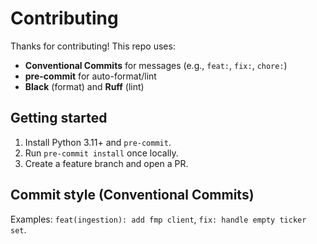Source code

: # Contributing

Thanks for contributing! This repo uses:
- **Conventional Commits** for messages (e.g., `feat:`, `fix:`, `chore:`)
- **pre-commit** for auto-format/lint
- **Black** (format) and **Ruff** (lint)

## Getting started
1. Install Python 3.11+ and `pre-commit`.
2. Run `pre-commit install` once locally.
3. Create a feature branch and open a PR.

## Commit style (Conventional Commits)
Examples: `feat(ingestion): add fmp client`, `fix: handle empty ticker set`.
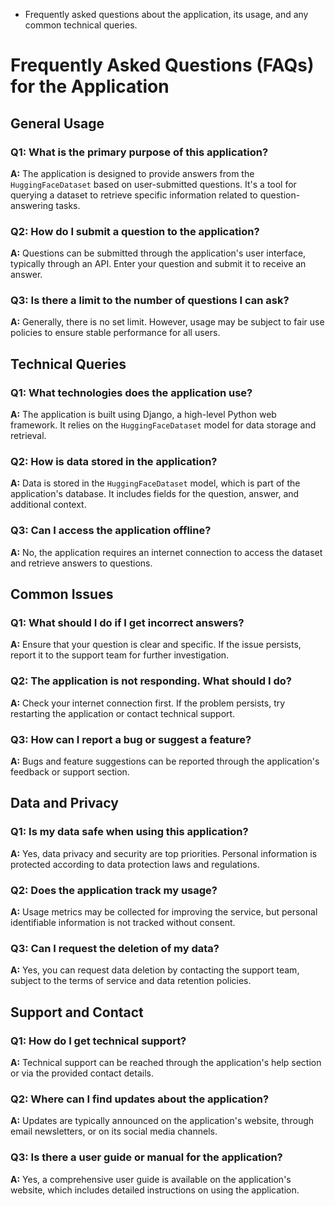 - Frequently asked questions about the application, its usage, and any common technical queries.

# Frequently Asked Questions (FAQs) for the Application

## General Usage

### Q1: What is the primary purpose of this application?
**A:** The application is designed to provide answers from the `HuggingFaceDataset` based on user-submitted questions. It's a tool for querying a dataset to retrieve specific information related to question-answering tasks.

### Q2: How do I submit a question to the application?
**A:** Questions can be submitted through the application's user interface, typically through an API. Enter your question and submit it to receive an answer.

### Q3: Is there a limit to the number of questions I can ask?
**A:** Generally, there is no set limit. However, usage may be subject to fair use policies to ensure stable performance for all users.

## Technical Queries

### Q1: What technologies does the application use?
**A:** The application is built using Django, a high-level Python web framework. It relies on the `HuggingFaceDataset` model for data storage and retrieval.

### Q2: How is data stored in the application?
**A:** Data is stored in the `HuggingFaceDataset` model, which is part of the application's database. It includes fields for the question, answer, and additional context.

### Q3: Can I access the application offline?
**A:** No, the application requires an internet connection to access the dataset and retrieve answers to questions.

## Common Issues

### Q1: What should I do if I get incorrect answers?
**A:** Ensure that your question is clear and specific. If the issue persists, report it to the support team for further investigation.

### Q2: The application is not responding. What should I do?
**A:** Check your internet connection first. If the problem persists, try restarting the application or contact technical support.

### Q3: How can I report a bug or suggest a feature?
**A:** Bugs and feature suggestions can be reported through the application's feedback or support section.

## Data and Privacy

### Q1: Is my data safe when using this application?
**A:** Yes, data privacy and security are top priorities. Personal information is protected according to data protection laws and regulations.

### Q2: Does the application track my usage?
**A:** Usage metrics may be collected for improving the service, but personal identifiable information is not tracked without consent.

### Q3: Can I request the deletion of my data?
**A:** Yes, you can request data deletion by contacting the support team, subject to the terms of service and data retention policies.

## Support and Contact

### Q1: How do I get technical support?
**A:** Technical support can be reached through the application's help section or via the provided contact details.

### Q2: Where can I find updates about the application?
**A:** Updates are typically announced on the application's website, through email newsletters, or on its social media channels.

### Q3: Is there a user guide or manual for the application?
**A:** Yes, a comprehensive user guide is available on the application's website, which includes detailed instructions on using the application.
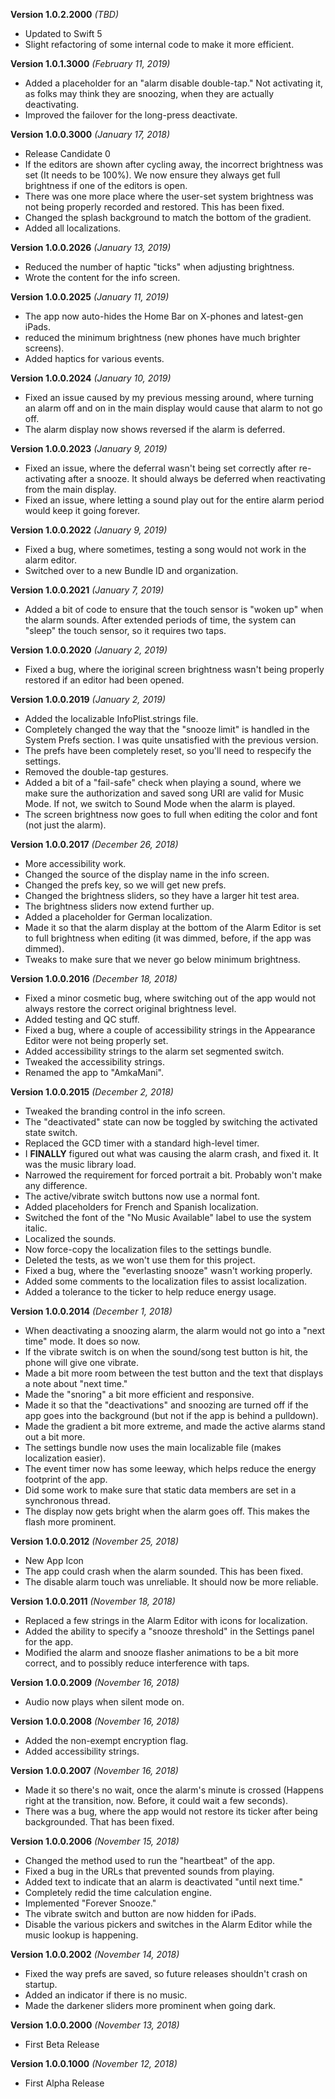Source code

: **Version 1.0.2.2000** *(TBD)*
- Updated to Swift 5
- Slight refactoring of some internal code to make it more efficient.

**Version 1.0.1.3000** *(February 11, 2019)*
- Added a placeholder for an "alarm disable double-tap." Not activating it, as folks may think they are snoozing, when they are actually deactivating.
- Improved the failover for the long-press deactivate.

**Version 1.0.0.3000** *(January 17, 2018)*
- Release Candidate 0
- If the editors are shown after cycling away, the incorrect brightness was set (It needs to be 100%). We now ensure they always get full brightness if one of the editors is open.
- There was one more place where the user-set system brightness was not being properly recorded and restored. This has been fixed.
- Changed the splash background to match the bottom of the gradient.
- Added all localizations.

**Version 1.0.0.2026** *(January 13, 2019)*
- Reduced the number of haptic "ticks" when adjusting brightness.
- Wrote the content for the info screen.

**Version 1.0.0.2025** *(January 11, 2019)*
- The app now auto-hides the Home Bar on X-phones and latest-gen iPads.
- reduced the minimum brightness (new phones have much brighter screens).
- Added haptics for various events.

**Version 1.0.0.2024** *(January 10, 2019)*
- Fixed an issue caused by my previous messing around, where turning an alarm off and on in the main display would cause that alarm to not go off.
- The alarm display now shows reversed if the alarm is deferred.

**Version 1.0.0.2023** *(January 9, 2019)*
- Fixed an issue, where the deferral wasn't being set correctly after re-activating after a snooze. It should always be deferred when reactivating from the main display.
- Fixed an issue, where letting a sound play out for the entire alarm period would keep it going forever.

**Version 1.0.0.2022** *(January 9, 2019)*
- Fixed a bug, where sometimes, testing a song would not work in the alarm editor.
- Switched over to a new Bundle ID and organization.

**Version 1.0.0.2021** *(January 7, 2019)*
- Added a bit of code to ensure that the touch sensor is "woken up" when the alarm sounds. After extended periods of time, the system can "sleep" the touch sensor, so it requires two taps.

**Version 1.0.0.2020** *(January 2, 2019)*
- Fixed a bug, where the ioriginal screen brightness wasn't being properly restored if an editor had been opened.

**Version 1.0.0.2019** *(January 2, 2019)*
- Added the localizable InfoPlist.strings file.
- Completely changed the way that the "snooze limit" is handled in the System Prefs section. I was quite unsatisfied with the previous version.
- The prefs have been completely reset, so you'll need to respecify the settings.
- Removed the double-tap gestures.
- Added a bit of a "fail-safe" check when playing a sound, where we make sure the authorization and saved song URI are valid for Music Mode. If not, we switch to Sound Mode when the alarm is played.
- The screen brightness now goes to full when editing the color and font (not just the alarm).

**Version 1.0.0.2017** *(December 26, 2018)*
- More accessibility work.
- Changed the source of the display name in the info screen.
- Changed the prefs key, so we will get new prefs.
- Changed the brightness sliders, so they have a larger hit test area.
- The brightness sliders now extend further up.
- Added a placeholder for German localization.
- Made it so that the alarm display at the bottom of the Alarm Editor is set to full brightness when editing (it was dimmed, before, if the app was dimmed).
- Tweaks to make sure that we never go below minimum brightness.

**Version 1.0.0.2016** *(December 18, 2018)*
- Fixed a minor cosmetic bug, where switching out of the app would not always restore the correct original brightness level.
- Added testing and QC stuff.
- Fixed a bug, where a couple of accessibility strings in the Appearance Editor were not being properly set.
- Added accessibility strings to the alarm set segmented switch.
- Tweaked the accessibility strings.
- Renamed the app to "AmkaMani".

**Version 1.0.0.2015** *(December 2, 2018)*
- Tweaked the branding control in the info screen.
- The "deactivated" state can now be toggled by switching the activated state switch.
- Replaced the GCD timer with a standard high-level timer.
- I **FINALLY** figured out what was causing the alarm crash, and fixed it. It was the music library load.
- Narrowed the requirement for forced portrait a bit. Probably won't make any difference.
- The active/vibrate switch buttons now use a normal font.
- Added placeholders for French and Spanish localization.
- Switched the font of the "No Music Available" label to use the system italic.
- Localized the sounds.
- Now force-copy the localization files to the settings bundle.
- Deleted the tests, as we won't use them for this project.
- Fixed a bug, where the "everlasting snooze" wasn't working properly.
- Added some comments to the localization files to assist localization.
- Added a tolerance to the ticker to help reduce energy usage.

**Version 1.0.0.2014** *(December 1, 2018)*
- When deactivating a snoozing alarm, the alarm would not go into a "next time" mode. It does so now.
- If the vibrate switch is on when the sound/song test button is hit, the phone will give one vibrate.
- Made a bit more room between the test button and the text that displays a note about "next time."
- Made the "snoring" a bit more efficient and responsive.
- Made it so that the "deactivations" and snoozing are turned off if the app goes into the background (but not if the app is behind a pulldown).
- Made the gradient a bit more extreme, and made the active alarms stand out a bit more.
- The settings bundle now uses the main localizable file (makes localization easier).
- The event timer now has some leeway, which helps reduce the energy footprint of the app.
- Did some work to make sure that static data members are set in a synchronous thread.
- The display now gets bright when the alarm goes off. This makes the flash more prominent.

**Version 1.0.0.2012** *(November 25, 2018)*
- New App Icon
- The app could crash when the alarm sounded. This has been fixed.
- The disable alarm touch was unreliable. It should now be more reliable.

**Version 1.0.0.2011** *(November 18, 2018)*
- Replaced a few strings in the Alarm Editor with icons for localization.
- Added the ability to specify a "snooze threshold" in the Settings panel for the app.
- Modified the alarm and snooze flasher animations to be a bit more correct, and to possibly reduce interference with taps.

**Version 1.0.0.2009** *(November 16, 2018)*
- Audio now plays when silent mode on.

**Version 1.0.0.2008** *(November 16, 2018)*
- Added the non-exempt encryption flag.
- Added accessibility strings.

**Version 1.0.0.2007** *(November 16, 2018)*
- Made it so there's no wait, once the alarm's minute is crossed (Happens right at the transition, now. Before, it could wait a few seconds).
- There was a bug, where the app would not restore its ticker after being backgrounded. That has been fixed.

**Version 1.0.0.2006** *(November 15, 2018)*
- Changed the method used to run the "heartbeat" of the app.
- Fixed a bug in the URLs that prevented sounds from playing.
- Added text to indicate that an alarm is deactivated "until next time."
- Completely redid the time calculation engine.
- Implemented "Forever Snooze."
- The vibrate switch and button are now hidden for iPads.
- Disable the various pickers and switches in the Alarm Editor while the music lookup is happening.

**Version 1.0.0.2002** *(November 14, 2018)*
- Fixed the way prefs are saved, so future releases shouldn't crash on startup.
- Added an indicator if there is no music.
- Made the darkener sliders more prominent when going dark.

**Version 1.0.0.2000** *(November 13, 2018)*
- First Beta Release

**Version 1.0.0.1000** *(November 12, 2018)*
- First Alpha Release
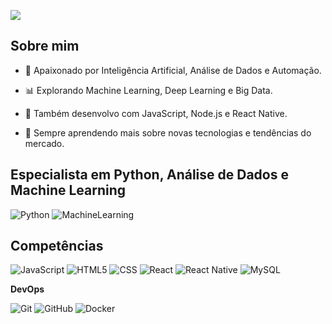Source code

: ![](https://komarev.com/ghpvc/?username=iuricode&color=006bed)

## Sobre mim

- 🤖 Apaixonado por Inteligência Artificial, Análise de Dados e Automação.

- 📊 Explorando Machine Learning, Deep Learning e Big Data.

- 🚀 Também desenvolvo com JavaScript, Node.js e React Native.

- 🌱 Sempre aprendendo mais sobre novas tecnologias e tendências do mercado.

## Especialista em Python, Análise de Dados e Machine Learning
![Python](https://imgs.search.brave.com/0FFnbywRfu8rgMGOdydKvEn0r4iDKORLxXOQN-LLDvU/rs:fit:860:0:0:0/g:ce/aHR0cHM6Ly9zdGF0/aWMtMDAuaWNvbmR1/Y2suY29tL2Fzc2V0/cy4wMC9weXRob24t/aWNvbi0yNTZ4MjU0/LW03bjcyY2UzLnBu/Zw)
![MachineLearning](https://imgs.search.brave.com/ZiwG1PAnKvbrrCAvs3PDry73eN2C_P_xOMRsQQVRc_A/rs:fit:860:0:0:0/g:ce/aHR0cHM6Ly9jZG4t/aWNvbnMtcG5nLmZy/ZWVwaWsuY29tLzI1/Ni8yMTcyLzIxNzI4/OTEucG5nP3NlbXQ9/YWlzX2h5YnJpZA)

## Competências
![JavaScript](https://img.shields.io/badge/-JavaScript-333333?style=flat&logo=javascript)
![HTML5](https://img.shields.io/badge/-HTML5-333333?style=flat&logo=HTML5)
![CSS](https://img.shields.io/badge/-CSS-333333?style=flat&logo=CSS3&logoColor=1572B6)
![React](https://img.shields.io/badge/-React-333333?style=flat&logo=react)
![React Native](https://img.shields.io/badge/-React%20Native-333333?style=flat&logo=react)
![MySQL](https://img.shields.io/badge/-MySQL-333333?style=flat&logo=mysql)


**DevOps**

![Git](https://img.shields.io/badge/-Git-333333?style=flat&logo=git)
![GitHub](https://img.shields.io/badge/-GitHub-333333?style=flat&logo=github)
![Docker](https://img.shields.io/badge/-Docker-333333?style=flat&logo=docker)

<br/>

<a href="https://github.com/pietroviannadeveloper" title="Perfil do Pietro">
</a>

課題について: 「## Commit style (Conventional Commits)」を含む行から「## General Usage」を含む行までを、「General Usage」を「Basic Usage」に差し替え、ほかは変えずに書き出してください。画像は含めないこと。

完成例:
## Commit style (Conventional Commits)
Examples: `feat(ingestion): add fmp client`, `fix: handle empty ticker set`.
 - Frequently asked questions about the application, its usage, and any common technical queries.

# Frequently Asked Questions (FAQs) for the Application

## Basic Usage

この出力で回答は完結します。